Ce que l’Olivier propose, c’est que les écoles luttent individuellement contre l’échec scolaire avec, éventuellement, une aide. Il n’y a donc aucun plan global de lutte contre l’échec scolaire. Cela signifie de renforcer la ségrégation entre les écoles qui ont les moyens humains et financiers de lutter contre l’échec et ceux qui ne l’ont pas. Avec une inégalité flagrante pour les élèves, puisque selon que l’enfant est dans une école qui a bénéficié de subventions ou pas, il pourra doubler ou non.

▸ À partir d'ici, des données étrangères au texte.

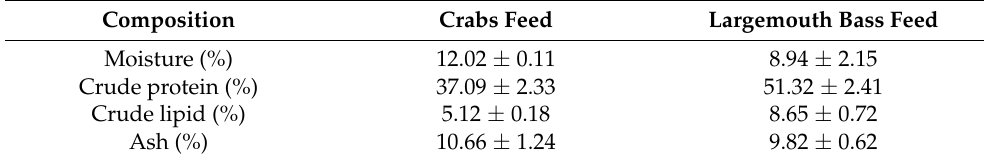
Table 1. Formulation and proximate composition of the experimental diet (% dry weight).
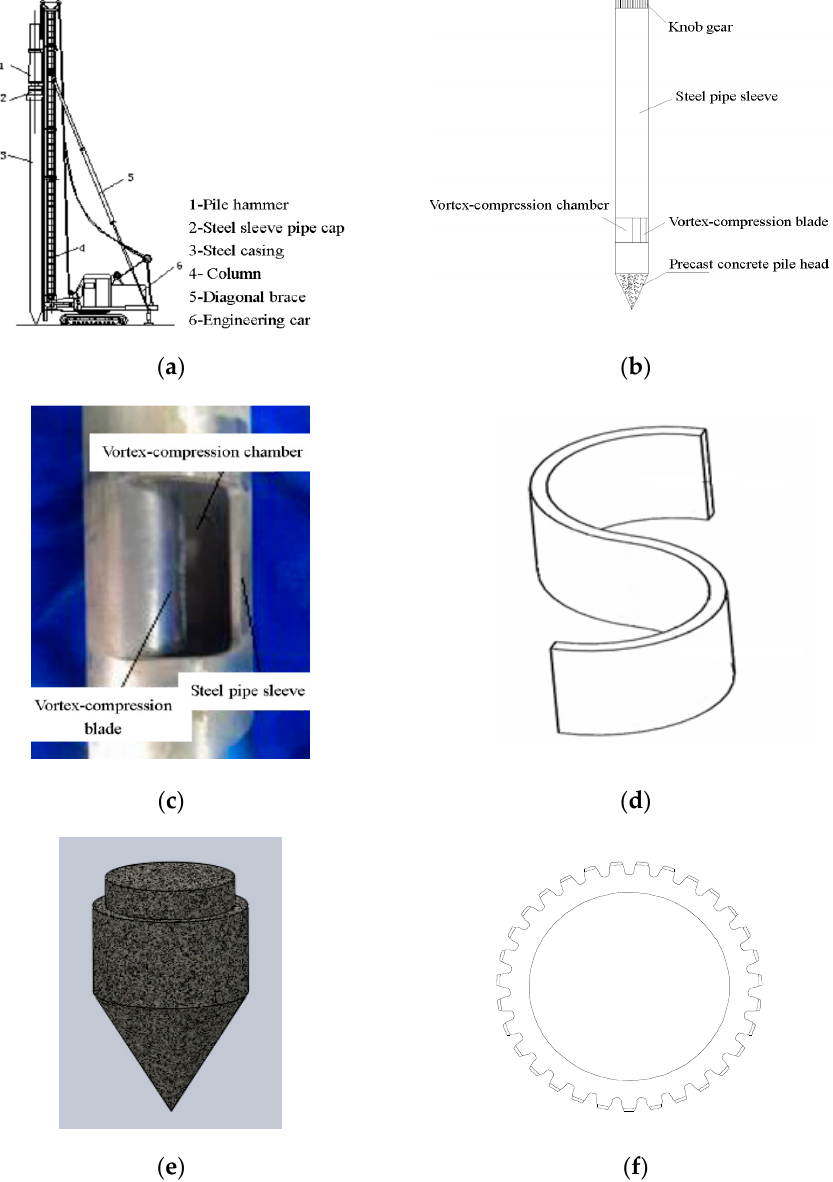
Figure 3. Pile forming equipment of the nodular pile: ( a ) schematic diagram of pile frame; ( b ) schematic diagram of vortex-compression steel pipe; ( c ) physical drawing of vortex-compression chamber; ( d ) 3D diagram of vortex-compression blade; ( e ) 3D drawing of precast concrete pile head; ( f ) plan of knob gear.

Le redoublement est un symptôme, il faut combattre la maladie, qui est le sous-financement de l’enseignement en termes matériel et humain, résultat d’une société gangrénée par ses contradictions de classes. Cette société de classe est profondément inégalitaire, ce se reflète dans notre système d’enseignement.

 

Pour combattre la maladie, il faut tuer le virus

Afin de pouvoir réellement améliorer notre système pour qu’il puisse répondre à ses glorieux objectifs d’émancipation, il faut que les enseignants, les élèves, leurs familles luttent tous ensemble :

 

  • Il faut l’unité de la lutte au-delà des réseaux parce que tout les réseaux sont dans la même situation de sous financement.
  • Il faut améliorer les conditions des travailleurs du secteur, ce qui passe par le maintien et la restauration des acquis et par une revalorisation salariale ainsi qu’une attention pour la formation continue, organisée et payée par la collectivité.
  • Il faut que les étudiants du secondaire et du supérieur se mobilisent pour exiger un enseignement général technique et scientifique pourvu d’infrastructures dignes de ce nom accessible à tous
  • Il faut que tous ensemble (parents, élèves, professeurs, personnel non-enseignant), on réclament un enseignement réellement gratuit en prenant l’argent nécessaire là où il est chez les capitalistes et les patrons

Cela passe par la création de comité d’élèves, de parents et de travailleurs du secteur, professeurs ou non, qui discutent démocratiquement des besoins et des revendications de chacun afin de mettre en avant un plan d’action qui puisse faire changer le cours des choses.